Salz für alle Sinne

Neuengeseke

Blick auf Neuengeseke
Blick auf Neuengeseke - © Gäste-Information & Marketing Bad Sassendorf

Neuengeseke, mundartl. Niggen Jaisken, 7 km südöstl. von Soest gelegen, ist noch recht stark landwirtschaftlich geprägt. Der Ort gliedert sich in Ober- und Unterdorf. Die sichtbare Verbindung zwischen beiden Bereichen bildet der Haienpoth, ein Bachlauf, der  zur südlich des Ortskerns gelegenen "Neuengeseker Heide" führt.
Die frühzeitliche Grundstruktur mit Oberdorf und Kirche sowie den Höfen im Unterdorf ist im Ortsbild eindeutig wiederzufinden. Das Straßen- und Wegesystem fand seinen Ursprung in frühgeschichtlicher Zeit.  Dorfstraße, Schluppergasse und Enkeser Straße sind im Oberdorf klar zu erkennen, ebenso die sie verbindende Landstraße.

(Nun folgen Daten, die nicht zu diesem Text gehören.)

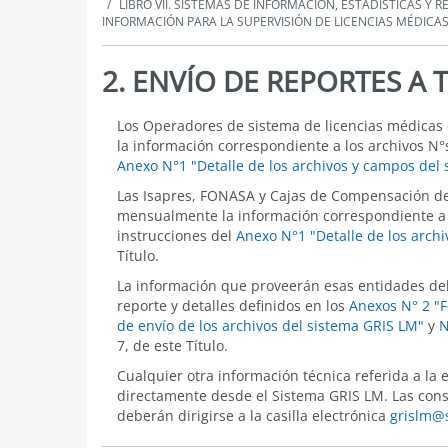
LIBRO VII. SISTEMAS DE INFORMACIÓN, ESTADÍSTICAS Y 
INFORMACIÓN PARA LA SUPERVISIÓN DE LICENCIAS MÉDICAS 
2. ENVÍO DE REPORTES A 
2.
Los Operadores de sistema de licencias médicas
ENVÍO
la información correspondiente a los archivos N°s
DE
Anexo N°1 "Detalle de los archivos y campos del
REPORTES
A
Las Isapres, FONASA y Cajas de Compensación de 
TRAVÉS
mensualmente la información correspondiente a lo
DEL
instrucciones del
Anexo N°1 "Detalle de los arch
SISTEMA
Título.
GRIS
LM
La información que proveerán esas entidades deb
reporte y detalles definidos en los
Anexos N° 2 "F
de envío de los archivos del sistema GRIS LM"
y
N
7, de este Título.
Cualquier otra información técnica referida a la
directamente desde el Sistema GRIS LM. Las consu
deberán dirigirse a la casilla electrónica
grislm@s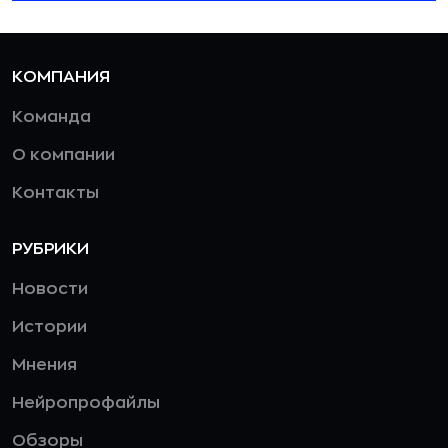
КОМПАНИЯ
Команда
О компании
Контакты
РУБРИКИ
Новости
Истории
Мнения
Нейропрофайлы
Обзоры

Ländlich-dörflichen Strukturen prägen den Ort Neuengeseke. Innerhalb des alten Dorfkerns finden sich immer wieder Obstwiesen. Die unverwechselbare Silhouette wird durch den Kirchturm beherrscht, um den sich Gebäude mit annähernd gleicher Dachneigung und Grünflächen mit hohem Baumbewuchs gruppieren.
Characteristisch für Neuengeseke ist die Bauweise mit Bruchstein, der in der Nähe des Ortes gefunden wurde. Zusätzlich erhalten die Gebäude hier noch eine Umfassung mit einer hohen Bruchsteinmauer.
Als herausragende Bauwerke sind die Evangelische Pfarrkirche St. Johannes der Täufer, die Hofanlage Schluppergasse 15 sowie das Teilstück einer Landwehr im Süden Bad Sassendorfs bei Beusingsen/Hackeloh zu nennen.
Auch in Neuengeseke sind die Straßen und Wege räumlich durch Bruchsteinmauern begrenzt. Die Schluppergasse fällt durch das angrenzende Pfarrhaus auf. Große private Freiflächen, die teilweise durch Einzelbäume und Grünflächen gegliedert sind, bestehen auf den landwirtschaftlichen Hofstellen.
Wie andere Orte auch hat Neuengeseke unter einem starken Rückgang der Landwirtschaft zu leiden. Die Zahl der Betriebe sank stetig und auch die Größe der landwirtschftlich genutzten Flächen hat sich im Laufe der Jahre verringert. So gab es  1960 noch 38 Betriebe, wogegen 1988 von ehemals 529 ha nur noch 350 ha bewirtschaftet wurden. Die Landwirte konnten nicht ungehindert vom Strukturwandel profitieren.
Als Kirchspielort besitzt Neuengeseke Infrastruktur-Einrichtungen wie Friedhof, Kindergarten, Schützenhalle, Sportlerheim, Gaststätten und andere gewerbliche Einrichtungen. Südlich des Ortskerns findet sich ein Buchen-Altholzbestand und am nordwestlichen Ortsrand erstreckt sich ein Buchen-Eichen-Lindenwäldchen. Der nördlich Ortsbereich ist überwiegend dörflich geprägt, während im südlichen Bereich schon neue Wohngebiete entstanden sind.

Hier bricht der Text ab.